Second, I want to make it clear that, as a private institution with dominion over its own property, Xavier  has every right to institute a nicotine ban on campus. In this regard, I respect the decision.

However, just because the university can take such action, doesn’t mean that it should.

If a government were to take this action — as the state government of Hawaii is considering what is effectively a ban-by-age restriction — I would denounce this move as a massive violation of the personal liberty of individuals and of the economic liberty of sellers.

However, while I’m sure that smoking bans at colleges have helped inspire similar maneuvers in government, these are still separate issues that are wrong for different reasons. As such, Xavier’s upcoming policy deserves a more “personalized” argument.

My opposition to Xavier’s nicotine ban is founded in the character of the university itself. In my four years at this Jesuit institution, I would say that the value referenced the most around campus is cura personalis, care of the whole person, or, as it is commonly adapted to an institution of learning, education of the whole person. The nicotine ban is a blatant failure to live up to this commitment.

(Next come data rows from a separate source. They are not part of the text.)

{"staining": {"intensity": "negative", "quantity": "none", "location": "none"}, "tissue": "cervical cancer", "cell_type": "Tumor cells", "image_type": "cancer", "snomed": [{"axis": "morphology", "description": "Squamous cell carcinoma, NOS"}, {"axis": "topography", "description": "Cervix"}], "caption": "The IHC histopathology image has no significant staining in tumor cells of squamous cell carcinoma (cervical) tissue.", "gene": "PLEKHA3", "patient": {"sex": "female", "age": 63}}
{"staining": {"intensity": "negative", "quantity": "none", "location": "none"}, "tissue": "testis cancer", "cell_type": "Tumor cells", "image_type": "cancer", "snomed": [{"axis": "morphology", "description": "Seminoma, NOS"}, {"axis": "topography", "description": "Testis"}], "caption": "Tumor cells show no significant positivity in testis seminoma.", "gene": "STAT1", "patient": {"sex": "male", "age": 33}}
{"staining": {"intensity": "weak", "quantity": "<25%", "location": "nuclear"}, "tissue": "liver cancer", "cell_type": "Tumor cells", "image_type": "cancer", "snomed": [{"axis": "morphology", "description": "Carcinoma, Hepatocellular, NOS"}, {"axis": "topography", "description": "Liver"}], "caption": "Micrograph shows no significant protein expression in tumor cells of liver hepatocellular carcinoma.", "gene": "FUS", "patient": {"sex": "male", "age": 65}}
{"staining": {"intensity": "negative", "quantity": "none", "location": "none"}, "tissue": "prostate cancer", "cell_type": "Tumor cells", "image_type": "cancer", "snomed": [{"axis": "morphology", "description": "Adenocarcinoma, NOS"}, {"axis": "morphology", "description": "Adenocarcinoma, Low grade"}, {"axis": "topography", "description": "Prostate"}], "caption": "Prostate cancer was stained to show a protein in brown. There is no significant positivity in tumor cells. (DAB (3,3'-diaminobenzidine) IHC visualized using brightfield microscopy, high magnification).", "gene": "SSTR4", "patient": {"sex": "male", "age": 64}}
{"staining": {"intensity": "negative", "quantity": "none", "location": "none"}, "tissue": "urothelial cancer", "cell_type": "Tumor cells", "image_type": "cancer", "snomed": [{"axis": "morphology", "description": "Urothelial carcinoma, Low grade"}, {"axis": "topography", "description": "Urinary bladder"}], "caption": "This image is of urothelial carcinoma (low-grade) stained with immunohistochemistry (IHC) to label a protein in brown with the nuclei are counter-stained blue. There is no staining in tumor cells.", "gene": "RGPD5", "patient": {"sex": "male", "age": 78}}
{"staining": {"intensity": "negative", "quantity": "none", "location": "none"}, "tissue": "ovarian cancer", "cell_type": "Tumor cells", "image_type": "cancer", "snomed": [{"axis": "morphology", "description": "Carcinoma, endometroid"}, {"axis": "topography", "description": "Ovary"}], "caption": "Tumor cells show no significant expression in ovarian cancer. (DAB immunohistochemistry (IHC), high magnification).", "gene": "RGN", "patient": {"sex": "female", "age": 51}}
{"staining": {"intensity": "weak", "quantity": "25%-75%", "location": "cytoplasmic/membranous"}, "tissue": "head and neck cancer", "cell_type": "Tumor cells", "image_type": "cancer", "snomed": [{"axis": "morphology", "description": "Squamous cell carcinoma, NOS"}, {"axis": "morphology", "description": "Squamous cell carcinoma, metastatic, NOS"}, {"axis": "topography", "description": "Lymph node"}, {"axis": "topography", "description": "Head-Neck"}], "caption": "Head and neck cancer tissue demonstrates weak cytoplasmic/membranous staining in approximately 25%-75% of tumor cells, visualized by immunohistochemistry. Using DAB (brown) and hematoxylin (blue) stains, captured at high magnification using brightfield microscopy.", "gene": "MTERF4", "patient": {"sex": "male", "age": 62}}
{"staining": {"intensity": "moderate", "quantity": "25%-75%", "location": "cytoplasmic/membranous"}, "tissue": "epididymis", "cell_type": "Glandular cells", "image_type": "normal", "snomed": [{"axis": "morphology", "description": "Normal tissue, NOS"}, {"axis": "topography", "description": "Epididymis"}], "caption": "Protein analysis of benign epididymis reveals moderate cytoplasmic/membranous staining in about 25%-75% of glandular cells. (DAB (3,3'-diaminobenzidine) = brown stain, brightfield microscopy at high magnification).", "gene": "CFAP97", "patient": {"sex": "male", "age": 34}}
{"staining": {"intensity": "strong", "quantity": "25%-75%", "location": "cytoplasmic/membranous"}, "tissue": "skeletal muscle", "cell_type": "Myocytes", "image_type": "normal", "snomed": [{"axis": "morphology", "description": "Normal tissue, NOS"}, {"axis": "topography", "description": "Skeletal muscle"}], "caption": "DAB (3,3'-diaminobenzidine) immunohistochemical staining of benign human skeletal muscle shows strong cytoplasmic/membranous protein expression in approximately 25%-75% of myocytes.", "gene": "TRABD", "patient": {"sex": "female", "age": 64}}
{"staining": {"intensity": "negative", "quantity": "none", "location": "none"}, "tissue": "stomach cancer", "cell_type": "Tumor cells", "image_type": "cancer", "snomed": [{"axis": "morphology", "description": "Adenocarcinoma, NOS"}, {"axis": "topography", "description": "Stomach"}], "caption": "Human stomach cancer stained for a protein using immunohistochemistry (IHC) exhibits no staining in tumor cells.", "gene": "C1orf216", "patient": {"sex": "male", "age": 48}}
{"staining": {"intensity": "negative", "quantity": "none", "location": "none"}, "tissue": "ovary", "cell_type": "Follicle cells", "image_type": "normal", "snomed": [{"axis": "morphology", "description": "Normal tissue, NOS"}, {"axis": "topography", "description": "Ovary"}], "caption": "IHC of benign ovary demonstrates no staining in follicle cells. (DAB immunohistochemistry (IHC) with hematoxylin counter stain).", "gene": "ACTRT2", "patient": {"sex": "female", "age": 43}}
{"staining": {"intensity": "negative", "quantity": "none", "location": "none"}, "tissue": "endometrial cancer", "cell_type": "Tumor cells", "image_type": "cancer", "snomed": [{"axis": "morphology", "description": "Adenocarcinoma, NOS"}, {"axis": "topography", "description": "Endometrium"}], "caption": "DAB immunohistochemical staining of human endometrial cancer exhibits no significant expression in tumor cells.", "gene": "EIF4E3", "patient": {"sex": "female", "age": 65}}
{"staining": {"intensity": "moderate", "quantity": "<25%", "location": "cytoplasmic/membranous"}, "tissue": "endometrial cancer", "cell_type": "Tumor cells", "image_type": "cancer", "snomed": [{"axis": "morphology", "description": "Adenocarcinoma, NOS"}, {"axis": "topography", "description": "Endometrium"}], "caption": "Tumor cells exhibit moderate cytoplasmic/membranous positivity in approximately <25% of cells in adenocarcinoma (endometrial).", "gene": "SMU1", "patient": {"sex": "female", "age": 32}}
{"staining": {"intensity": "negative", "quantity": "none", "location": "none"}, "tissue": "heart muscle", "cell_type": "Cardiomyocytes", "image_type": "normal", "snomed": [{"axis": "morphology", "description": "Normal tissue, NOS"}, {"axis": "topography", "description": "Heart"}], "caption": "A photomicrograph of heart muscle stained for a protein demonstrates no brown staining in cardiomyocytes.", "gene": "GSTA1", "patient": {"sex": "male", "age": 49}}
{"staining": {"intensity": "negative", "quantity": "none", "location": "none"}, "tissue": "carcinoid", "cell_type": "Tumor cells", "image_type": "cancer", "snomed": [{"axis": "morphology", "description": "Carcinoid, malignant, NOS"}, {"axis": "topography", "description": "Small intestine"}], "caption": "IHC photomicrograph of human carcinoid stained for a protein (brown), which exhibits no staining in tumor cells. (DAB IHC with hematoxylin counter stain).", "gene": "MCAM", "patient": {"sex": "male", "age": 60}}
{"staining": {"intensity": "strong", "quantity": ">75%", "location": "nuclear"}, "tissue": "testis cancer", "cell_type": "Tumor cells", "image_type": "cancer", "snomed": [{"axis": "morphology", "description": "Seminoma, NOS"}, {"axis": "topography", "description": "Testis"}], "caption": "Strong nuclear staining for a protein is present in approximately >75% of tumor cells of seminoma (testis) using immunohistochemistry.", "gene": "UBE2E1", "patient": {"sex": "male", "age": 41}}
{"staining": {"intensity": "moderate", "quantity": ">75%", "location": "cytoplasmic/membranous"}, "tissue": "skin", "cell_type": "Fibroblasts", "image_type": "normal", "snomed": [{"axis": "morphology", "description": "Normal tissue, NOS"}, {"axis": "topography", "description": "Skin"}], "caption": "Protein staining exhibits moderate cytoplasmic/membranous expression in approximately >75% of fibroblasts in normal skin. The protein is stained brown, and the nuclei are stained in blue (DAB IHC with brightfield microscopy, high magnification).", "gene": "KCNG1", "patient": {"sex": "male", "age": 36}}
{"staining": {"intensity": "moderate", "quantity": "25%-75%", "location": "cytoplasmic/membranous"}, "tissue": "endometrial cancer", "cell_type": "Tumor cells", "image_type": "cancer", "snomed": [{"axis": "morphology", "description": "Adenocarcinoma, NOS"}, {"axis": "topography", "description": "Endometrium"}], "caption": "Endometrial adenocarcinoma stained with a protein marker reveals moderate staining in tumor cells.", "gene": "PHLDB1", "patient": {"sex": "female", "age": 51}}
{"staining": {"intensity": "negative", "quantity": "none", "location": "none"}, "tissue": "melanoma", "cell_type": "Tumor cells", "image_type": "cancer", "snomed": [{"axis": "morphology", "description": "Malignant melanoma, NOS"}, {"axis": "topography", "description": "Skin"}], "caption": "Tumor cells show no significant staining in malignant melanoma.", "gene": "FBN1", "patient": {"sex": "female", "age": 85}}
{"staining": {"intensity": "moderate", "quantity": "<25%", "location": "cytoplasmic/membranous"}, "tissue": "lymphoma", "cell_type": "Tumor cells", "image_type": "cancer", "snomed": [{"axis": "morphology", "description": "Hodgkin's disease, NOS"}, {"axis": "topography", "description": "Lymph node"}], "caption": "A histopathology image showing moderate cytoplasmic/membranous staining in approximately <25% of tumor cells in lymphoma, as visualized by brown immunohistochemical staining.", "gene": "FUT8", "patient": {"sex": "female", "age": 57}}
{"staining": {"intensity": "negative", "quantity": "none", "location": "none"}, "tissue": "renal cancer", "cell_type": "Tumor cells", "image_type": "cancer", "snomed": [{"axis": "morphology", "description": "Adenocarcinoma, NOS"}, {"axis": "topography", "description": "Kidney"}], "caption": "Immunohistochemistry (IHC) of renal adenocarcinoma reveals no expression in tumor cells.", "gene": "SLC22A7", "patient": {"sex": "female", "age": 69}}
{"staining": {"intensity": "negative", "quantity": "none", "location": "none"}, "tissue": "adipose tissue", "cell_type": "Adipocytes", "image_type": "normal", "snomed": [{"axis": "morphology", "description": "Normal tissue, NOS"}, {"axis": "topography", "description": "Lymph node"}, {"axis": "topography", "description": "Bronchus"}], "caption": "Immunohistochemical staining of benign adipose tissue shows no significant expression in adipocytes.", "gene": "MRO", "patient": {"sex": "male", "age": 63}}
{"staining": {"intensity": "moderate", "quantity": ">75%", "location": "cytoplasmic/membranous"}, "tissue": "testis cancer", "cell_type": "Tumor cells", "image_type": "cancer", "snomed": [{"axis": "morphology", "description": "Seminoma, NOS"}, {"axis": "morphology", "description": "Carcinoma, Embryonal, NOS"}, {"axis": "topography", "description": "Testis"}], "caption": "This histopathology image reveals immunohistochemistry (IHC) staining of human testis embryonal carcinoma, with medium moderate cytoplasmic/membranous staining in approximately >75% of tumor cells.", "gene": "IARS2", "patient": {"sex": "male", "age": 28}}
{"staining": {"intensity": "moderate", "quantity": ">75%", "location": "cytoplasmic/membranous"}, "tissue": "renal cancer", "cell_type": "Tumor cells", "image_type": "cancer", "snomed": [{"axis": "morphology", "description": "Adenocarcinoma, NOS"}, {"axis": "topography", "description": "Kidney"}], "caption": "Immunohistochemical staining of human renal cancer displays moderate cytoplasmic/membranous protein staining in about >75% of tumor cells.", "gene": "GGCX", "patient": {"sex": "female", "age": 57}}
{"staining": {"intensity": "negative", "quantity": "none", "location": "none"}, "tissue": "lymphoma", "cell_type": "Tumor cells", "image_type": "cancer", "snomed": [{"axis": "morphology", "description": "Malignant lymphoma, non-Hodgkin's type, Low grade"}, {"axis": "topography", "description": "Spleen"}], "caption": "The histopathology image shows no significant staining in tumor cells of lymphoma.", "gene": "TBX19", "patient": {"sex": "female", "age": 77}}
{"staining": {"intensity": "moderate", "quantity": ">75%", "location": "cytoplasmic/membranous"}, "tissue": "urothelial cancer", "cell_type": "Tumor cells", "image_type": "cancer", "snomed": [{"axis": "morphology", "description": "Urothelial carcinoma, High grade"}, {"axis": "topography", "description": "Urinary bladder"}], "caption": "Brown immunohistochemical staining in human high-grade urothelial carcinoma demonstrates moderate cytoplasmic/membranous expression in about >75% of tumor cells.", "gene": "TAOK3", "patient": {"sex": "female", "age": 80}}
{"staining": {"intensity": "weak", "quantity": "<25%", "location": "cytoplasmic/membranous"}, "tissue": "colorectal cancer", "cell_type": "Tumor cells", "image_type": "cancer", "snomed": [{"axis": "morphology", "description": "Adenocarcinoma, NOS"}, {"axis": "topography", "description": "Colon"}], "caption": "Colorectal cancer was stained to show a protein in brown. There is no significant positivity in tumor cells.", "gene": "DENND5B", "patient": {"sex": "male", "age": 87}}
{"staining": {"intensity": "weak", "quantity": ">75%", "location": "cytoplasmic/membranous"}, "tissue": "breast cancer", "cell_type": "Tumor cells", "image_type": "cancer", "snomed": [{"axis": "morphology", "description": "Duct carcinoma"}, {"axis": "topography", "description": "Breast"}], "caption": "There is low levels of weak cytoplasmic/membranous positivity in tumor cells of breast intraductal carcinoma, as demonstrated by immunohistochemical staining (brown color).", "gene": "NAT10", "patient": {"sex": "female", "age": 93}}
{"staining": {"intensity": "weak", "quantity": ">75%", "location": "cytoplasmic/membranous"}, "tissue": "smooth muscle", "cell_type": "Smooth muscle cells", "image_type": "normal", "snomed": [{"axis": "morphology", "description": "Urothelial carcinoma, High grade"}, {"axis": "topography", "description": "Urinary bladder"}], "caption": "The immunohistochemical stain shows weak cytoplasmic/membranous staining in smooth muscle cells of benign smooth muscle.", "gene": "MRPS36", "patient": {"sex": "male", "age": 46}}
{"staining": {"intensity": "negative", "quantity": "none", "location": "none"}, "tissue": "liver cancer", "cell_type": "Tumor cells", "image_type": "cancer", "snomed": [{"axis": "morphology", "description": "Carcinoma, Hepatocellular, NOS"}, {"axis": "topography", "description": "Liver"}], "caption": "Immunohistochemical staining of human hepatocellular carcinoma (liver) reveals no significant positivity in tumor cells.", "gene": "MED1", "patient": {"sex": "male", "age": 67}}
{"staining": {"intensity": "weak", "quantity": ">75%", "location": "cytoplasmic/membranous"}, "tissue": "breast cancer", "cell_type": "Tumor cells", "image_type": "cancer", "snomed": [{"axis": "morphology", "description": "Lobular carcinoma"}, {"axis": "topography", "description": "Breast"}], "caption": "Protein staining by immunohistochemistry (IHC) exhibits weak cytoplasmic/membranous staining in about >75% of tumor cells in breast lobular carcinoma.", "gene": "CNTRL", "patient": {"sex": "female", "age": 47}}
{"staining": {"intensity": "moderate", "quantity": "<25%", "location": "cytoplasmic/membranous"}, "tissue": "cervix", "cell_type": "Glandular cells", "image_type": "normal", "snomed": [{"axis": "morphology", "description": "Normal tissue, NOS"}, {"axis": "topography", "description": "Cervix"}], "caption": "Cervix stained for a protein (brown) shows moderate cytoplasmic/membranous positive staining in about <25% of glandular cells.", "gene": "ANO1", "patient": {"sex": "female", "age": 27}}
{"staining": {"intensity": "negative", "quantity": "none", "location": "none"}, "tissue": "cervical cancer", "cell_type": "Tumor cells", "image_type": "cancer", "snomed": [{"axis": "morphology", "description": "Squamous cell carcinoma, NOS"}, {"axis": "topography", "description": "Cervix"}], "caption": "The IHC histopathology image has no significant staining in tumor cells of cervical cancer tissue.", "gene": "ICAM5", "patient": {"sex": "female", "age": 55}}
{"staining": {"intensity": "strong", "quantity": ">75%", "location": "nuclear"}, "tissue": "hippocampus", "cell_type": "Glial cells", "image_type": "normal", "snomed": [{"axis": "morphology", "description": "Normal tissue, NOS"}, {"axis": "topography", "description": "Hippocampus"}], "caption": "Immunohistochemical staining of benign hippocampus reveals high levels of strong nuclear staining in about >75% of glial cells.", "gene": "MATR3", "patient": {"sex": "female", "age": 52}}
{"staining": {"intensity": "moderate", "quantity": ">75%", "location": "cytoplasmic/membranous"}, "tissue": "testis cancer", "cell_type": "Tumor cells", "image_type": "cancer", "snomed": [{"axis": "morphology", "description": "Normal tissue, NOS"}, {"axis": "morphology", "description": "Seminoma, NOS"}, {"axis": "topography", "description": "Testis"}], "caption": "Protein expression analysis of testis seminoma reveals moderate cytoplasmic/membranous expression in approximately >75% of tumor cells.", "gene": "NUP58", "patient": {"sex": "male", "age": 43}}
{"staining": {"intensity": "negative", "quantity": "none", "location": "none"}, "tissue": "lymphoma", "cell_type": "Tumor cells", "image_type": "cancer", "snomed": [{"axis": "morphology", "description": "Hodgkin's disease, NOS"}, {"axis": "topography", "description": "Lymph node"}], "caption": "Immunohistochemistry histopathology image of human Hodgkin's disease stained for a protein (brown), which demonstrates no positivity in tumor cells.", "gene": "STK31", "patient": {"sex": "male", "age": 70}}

At first glance, trying to curb nicotine use seems consistent with cura personalis. The stated goal of the policy is to create a healthier community, supposedly for the betterment of the “whole person” of everyone on campus.

However, this justification leaves an open question. If community and education is the goal, why is the university forcing people to behave a certain way, rather than simply providing them with the resources necessary to make their own informed decisions?

Once the superficial excuses of “best practices” and the characterization of nicotine use as an “epidemic” are brushed aside, the real answer becomes clear. Giving people a choice leaves open the possibility that they will decide to continue smoking. This is unacceptable to the administration, which is only interested in immediate and universal results that can be used to bolster the university’s reputation.

Yet this desire for instant gratification discards a perfect opportunity to achieve true cura personalis. If the university simply provided informative literature on nicotine use to the community, all nicotine users would face a challenge to their habits. This challenge would require critical thinking on a tangible, personal issue, rather than the abstract and distant topics typically confronted in academia.

This sort of critical thinking is necessary for personal growth and maturity — in other words, the education of the whole person. Under this approach, many users would likely desire to kick the habit. Some may remain unchanged, certainly, but if a capable adult, after having all the facts and figures laid bare before them, still decides that smoking is worth it, shouldn’t that decision be their right?

Instead, a ban is being pursued. This means that rather than challenging us to make important and informed life decisions, the university is making the decision for us. No learning happens with this method. Rather, students will either smoke behind the university’s back or they will be confronted with the actual decision once their time at Xavier has concluded. At that point, they may not have access to the resources that they would have had at Xavier. The decision made, therefore, is far less likely to be an informed one, and more people may decide to continue their nicotine use than they would have if the decision had been weighed at Xavier.

The ban will be successful in creating the façade of immediate “improvement.” The long-term results, however, are bound to be contrary to the administration’s stated goal.

The ban is already a “done deal” at this point. I doubt that anything that has been said, here or elsewhere, will change minds where it matters. However, I hope to have re-framed the issue to make clear what is truly at stake. This is about more than Xavier becoming a nicotine-free campus. This is about Xavier becoming a decision-free campus.